How are young people involved in reaching the WCA Commitment goals?

Julienne Woueuga GBATO, who is President of the Youth Action Movement (YAM) of AIBEF in Côte d’Ivoire has been involved since WCA’s kick-off meeting in 2023. “Since the launch of the Commitment, our activities have been focused on advocacy to ensure that our governments honor their commitments towards adolescents and young people. We also take part in various multi-stakeholder consultation workshops, where we raise our voice for sexuality education for out of school adolescents.


Partly thanks to the work of youth advocates such as Julienne, several steps have been made. “Before the WCA, sexuality education was mostly taught in schools in urban areas. During the workshops, in collaboration with UNFPA, and with the support of Equipop, we developed an action plan that aimed to expand this reach to adolescents and young people in rural areas. It gives me joy to say that we are making progress. We are also supporting the Ministry of Health in finalising a digital application that provides sexuality education to adolescents and young people.  And it makes me proud to see that Côte d’Ivoire is giving more room to young people in decision-making bodies.
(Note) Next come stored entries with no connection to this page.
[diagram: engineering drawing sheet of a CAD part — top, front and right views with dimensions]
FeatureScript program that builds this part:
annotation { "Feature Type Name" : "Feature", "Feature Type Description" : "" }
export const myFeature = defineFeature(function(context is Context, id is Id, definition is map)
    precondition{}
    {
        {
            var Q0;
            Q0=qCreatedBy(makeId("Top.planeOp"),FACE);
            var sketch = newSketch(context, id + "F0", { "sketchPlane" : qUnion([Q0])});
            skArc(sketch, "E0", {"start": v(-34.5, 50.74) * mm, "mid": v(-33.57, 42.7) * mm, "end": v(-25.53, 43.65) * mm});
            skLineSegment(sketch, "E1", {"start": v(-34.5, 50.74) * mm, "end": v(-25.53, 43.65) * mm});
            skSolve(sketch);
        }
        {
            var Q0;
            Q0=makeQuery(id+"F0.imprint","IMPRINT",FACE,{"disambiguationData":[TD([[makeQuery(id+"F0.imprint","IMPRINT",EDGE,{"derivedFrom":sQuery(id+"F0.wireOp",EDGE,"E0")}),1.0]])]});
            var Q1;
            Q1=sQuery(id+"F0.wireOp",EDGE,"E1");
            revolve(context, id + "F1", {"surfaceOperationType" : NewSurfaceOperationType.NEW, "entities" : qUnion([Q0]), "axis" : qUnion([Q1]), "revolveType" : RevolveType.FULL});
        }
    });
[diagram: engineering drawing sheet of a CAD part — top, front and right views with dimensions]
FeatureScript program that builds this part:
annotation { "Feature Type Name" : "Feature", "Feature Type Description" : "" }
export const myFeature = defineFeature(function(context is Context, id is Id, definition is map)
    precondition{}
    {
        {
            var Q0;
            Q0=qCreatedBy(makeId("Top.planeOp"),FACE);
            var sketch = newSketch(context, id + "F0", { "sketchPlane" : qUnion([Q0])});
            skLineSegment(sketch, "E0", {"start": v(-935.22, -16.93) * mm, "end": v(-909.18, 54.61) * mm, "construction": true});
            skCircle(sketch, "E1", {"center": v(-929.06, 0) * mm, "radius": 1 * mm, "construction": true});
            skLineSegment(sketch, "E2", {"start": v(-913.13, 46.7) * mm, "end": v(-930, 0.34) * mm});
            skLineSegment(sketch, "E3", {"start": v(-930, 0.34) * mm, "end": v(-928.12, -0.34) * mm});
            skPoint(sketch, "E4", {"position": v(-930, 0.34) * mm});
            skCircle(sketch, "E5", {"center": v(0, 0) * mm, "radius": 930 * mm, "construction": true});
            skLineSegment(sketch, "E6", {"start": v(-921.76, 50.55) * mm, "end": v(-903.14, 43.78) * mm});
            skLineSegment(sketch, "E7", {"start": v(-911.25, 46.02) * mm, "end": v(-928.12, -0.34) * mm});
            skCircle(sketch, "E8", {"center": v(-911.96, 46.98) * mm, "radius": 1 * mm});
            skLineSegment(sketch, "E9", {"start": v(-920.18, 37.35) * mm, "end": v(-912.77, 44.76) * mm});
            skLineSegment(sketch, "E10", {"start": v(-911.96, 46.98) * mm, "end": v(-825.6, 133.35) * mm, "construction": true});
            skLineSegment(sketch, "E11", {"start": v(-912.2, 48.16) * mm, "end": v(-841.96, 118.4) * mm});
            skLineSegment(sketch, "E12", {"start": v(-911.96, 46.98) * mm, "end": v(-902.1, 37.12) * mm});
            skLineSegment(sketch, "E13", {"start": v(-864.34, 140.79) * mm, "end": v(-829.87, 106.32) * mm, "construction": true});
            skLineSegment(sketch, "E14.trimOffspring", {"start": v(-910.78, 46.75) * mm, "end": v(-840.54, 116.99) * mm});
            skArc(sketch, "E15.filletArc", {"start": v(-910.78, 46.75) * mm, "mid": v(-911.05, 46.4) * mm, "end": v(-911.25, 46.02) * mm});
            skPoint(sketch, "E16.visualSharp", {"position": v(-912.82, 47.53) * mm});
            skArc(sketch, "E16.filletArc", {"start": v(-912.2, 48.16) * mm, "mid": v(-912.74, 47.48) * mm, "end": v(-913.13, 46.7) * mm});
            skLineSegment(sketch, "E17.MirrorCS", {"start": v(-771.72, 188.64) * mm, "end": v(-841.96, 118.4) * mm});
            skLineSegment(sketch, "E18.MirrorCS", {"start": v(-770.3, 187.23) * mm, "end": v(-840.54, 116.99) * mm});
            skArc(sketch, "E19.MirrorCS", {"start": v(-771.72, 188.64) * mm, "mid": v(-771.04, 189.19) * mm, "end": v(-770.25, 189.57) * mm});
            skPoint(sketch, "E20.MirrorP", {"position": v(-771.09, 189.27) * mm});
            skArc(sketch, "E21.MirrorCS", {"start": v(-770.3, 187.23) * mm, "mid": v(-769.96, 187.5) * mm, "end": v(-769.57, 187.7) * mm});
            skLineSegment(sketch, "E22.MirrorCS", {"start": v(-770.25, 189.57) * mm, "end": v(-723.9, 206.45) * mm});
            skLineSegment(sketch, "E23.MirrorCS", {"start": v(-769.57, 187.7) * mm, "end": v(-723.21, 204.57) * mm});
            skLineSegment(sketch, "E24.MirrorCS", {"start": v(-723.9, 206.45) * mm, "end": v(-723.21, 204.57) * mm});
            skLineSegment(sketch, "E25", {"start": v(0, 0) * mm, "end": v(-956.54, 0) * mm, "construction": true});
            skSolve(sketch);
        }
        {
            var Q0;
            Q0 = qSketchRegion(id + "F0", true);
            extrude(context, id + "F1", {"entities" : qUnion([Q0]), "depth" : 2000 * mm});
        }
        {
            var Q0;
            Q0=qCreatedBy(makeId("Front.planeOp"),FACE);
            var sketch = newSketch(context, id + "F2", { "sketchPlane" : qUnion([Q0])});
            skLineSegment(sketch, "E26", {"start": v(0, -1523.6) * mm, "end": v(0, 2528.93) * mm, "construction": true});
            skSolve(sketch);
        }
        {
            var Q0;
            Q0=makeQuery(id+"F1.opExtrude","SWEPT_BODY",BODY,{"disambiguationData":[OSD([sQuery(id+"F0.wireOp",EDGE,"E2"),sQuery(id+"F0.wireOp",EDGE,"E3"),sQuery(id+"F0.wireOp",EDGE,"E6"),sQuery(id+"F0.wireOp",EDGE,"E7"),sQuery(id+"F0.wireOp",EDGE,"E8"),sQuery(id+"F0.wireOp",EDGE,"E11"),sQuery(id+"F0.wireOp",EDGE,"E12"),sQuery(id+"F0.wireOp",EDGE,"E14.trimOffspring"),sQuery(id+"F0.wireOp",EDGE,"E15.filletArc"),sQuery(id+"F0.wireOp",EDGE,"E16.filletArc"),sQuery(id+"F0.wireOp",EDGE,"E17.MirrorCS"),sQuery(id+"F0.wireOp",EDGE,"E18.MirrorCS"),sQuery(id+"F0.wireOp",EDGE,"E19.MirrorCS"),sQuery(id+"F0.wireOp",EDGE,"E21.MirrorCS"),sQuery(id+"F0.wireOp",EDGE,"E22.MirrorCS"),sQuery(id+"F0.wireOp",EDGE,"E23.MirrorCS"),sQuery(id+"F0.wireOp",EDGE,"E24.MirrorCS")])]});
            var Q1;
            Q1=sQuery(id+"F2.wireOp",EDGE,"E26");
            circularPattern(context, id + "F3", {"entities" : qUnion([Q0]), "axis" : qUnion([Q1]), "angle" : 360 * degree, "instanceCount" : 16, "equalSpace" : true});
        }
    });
Of course, there are still challenges, but compared to ten years ago, access for young people to sexual and reproductive health services and products have clearly improved.”

WCA Commitment

What is the Campaign ‘Education Saves Lives about?

To mark the one-year anniversary of the WCA Commitment, a digital campaign was launched from 9 May 2024 to 7 June 2024. The campaign ‘Education Saves Lives’ sheds light on the impact of the WCA Commitment and the realities that young people face in these nations, particularly early and unintended pregnancies, gender-based violence, child marriage and HIV.

One of the posts includes the story of Amadou Kone, teacher in Côte d’Ivoire, who was trained through the Ado Avance Ensemble programme. In a video story he states: “By training teachers and peer educators on sexual and reproductive health and rights, we can effectively reach adolescents and young people with age-appropriate information.”